Alternative response models replace a traditional police response. Alternative responders generally are social workers, behavioral/mental health clinicians, and/or medics with a particular focus on stabilizing individuals in crisis. Usually, these responders monitor police radios and are dispatched in response to very specific call types. Alternative responders have been used the most for calls related to social services or a mental or behavioral health crisis, although the point of the Reimagining Public Safety project is that they can and should be used much more widely. When a call for service meets pre-defined criteria (e.g., no weapon present), the non-police practitioner is dispatched as the primary response, and police are called for backup only if necessary. Responders stabilize the situation and connect the individual with necessary services when appropriate.
Co-responder models couple a non-police alternative responder with a police responder. These models vary widely across jurisdictions, though they usually involve at least one police officer and one alternative responder jointly responding to incidents. Usually, these teams are mobile and ride together for a shift. Teams are dispatched to respond immediately to relevant incidents, or are called in as backup after the initial police response. The alternative responder ideally takes the lead in engaging with the individual in need at the scene, and often follows-up to connect the individual with treatment or other follow-on resources. Some jurisdictions also are experimenting with virtual co-response models, in which officers are given iPads to connect with behavioral health specialists or other professionals for assessments and referrals in real time.
Crisis Intervention Team (CIT) training
Sometimes called the ‘Memphis Model’ after the department in which it originated, CIT is a 40-hour, specialized curriculum designed to improve police officers’ response to individuals with a mental health difficulty and/or substance use issue, with a particular focus on reducing the risk of serious injury or death.
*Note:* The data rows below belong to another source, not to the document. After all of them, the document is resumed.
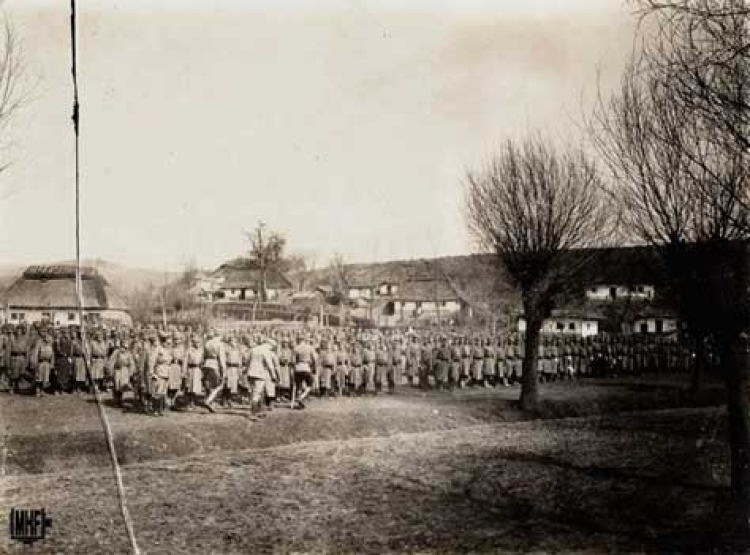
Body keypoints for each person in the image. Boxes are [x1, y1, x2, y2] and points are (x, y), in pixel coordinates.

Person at [202, 329, 226, 413]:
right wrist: (224, 371)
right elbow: (222, 359)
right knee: (219, 385)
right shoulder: (220, 344)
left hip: (206, 364)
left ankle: (211, 403)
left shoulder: (207, 343)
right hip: (215, 364)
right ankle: (208, 401)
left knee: (209, 385)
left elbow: (204, 355)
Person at [108, 337, 137, 407]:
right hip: (117, 371)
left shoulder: (128, 353)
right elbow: (111, 362)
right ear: (121, 345)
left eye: (125, 347)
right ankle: (115, 401)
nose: (124, 348)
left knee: (122, 386)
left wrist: (131, 372)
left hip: (125, 371)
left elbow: (132, 363)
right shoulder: (116, 352)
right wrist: (111, 371)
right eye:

Police departments vary in the share of their officers that are CIT trained.
911 call-takers directly answer calls for service, serving as the entry point for citizens’ 911 experience. Call-takers gather information from callers, determine if the call is related to a medical, law enforcement, or fire issue and/or qualifies for an alternative responder. Call-takers utilize Computer Aided Dispatch (CAD) systems to classify and triage caller requests that are then forwarded to emergency dispatchers. Call takers may also be referred to as telecommunicators or operators. In some jurisdictions, the role of call-takers is distinct from that of dispatchers – the person who decides whether to, and sends, the police or an alternative responder (see: 911 dispatcher).
911 dispatchers receive information from call-takers and assign calls for service to the appropriate responding entity (e.g., fire, medical, police, or other alternative responders). Dispatchers relay crucial incident information to responding actors, monitor response progress, check on responder safety, and in some municipalities, communicate with callers until units arrive. In some jurisdictions, the role of dispatchers is distinct from that of call-takers (see: 911 call-taker).
Calls for Service (CFS)
Refers to 911 calls requesting emergency assistance to respond to a crisis or community issue. Calls for service often result in the deployment of first responders, such as police, fire, and/or medical professionals. Some CFS record keeping systems also capture proactive police work, such as officer-initiated stops.
Within the first response context, clinicians may include nurses, doctors, mental health specialists, therapists, licensed social workers, or other para-medical staff (e.g., EMS paramedics) deployed to respond to calls for service, typically those involving acute mental or physical health issues.
Computer Aided Dispatch (CAD) systems
CAD systems are technology used by 911 professionals (call-takers, dispatchers, and first responders) to aid in the delivery of emergency services. CAD systems gather essential information during a 911 call, such as a caller’s location, the availability of nearby first responders, and prior calls made to specific locations, in order to deploy first responders in the field. Both call takers and dispatchers have the ability to input narrative information from the caller and about the incident. For an example, if an incident results in a use of force, a CAD narrative can provide context to understand if the force was necessary due to safety concerns or if the situation escalated as a result of officers’ arrival.
First responders are specialists who are trained to respond to individuals in crisis. First responders may include police officers, firefighters, paramedics, 911 dispatchers and call-takers, or other similar professions. They also include alternative responders.
Mobile crisis teams
Mobile crisis teams are groups of professionals – most typically including social services specialists, medical/mental health staff, peer specialists, and/or police officers – that respond to individuals in crisis as part of a mobile, roving unit.
Individuals with lived experience (e.g., a history of mental health or substance use issues) trained to support and respond to community members experiencing similar issues.
Professional discipline that provides case management, social systems navigation, talk therapy, and other related services designed to improve the health and wellbeing of individuals, families, and communities.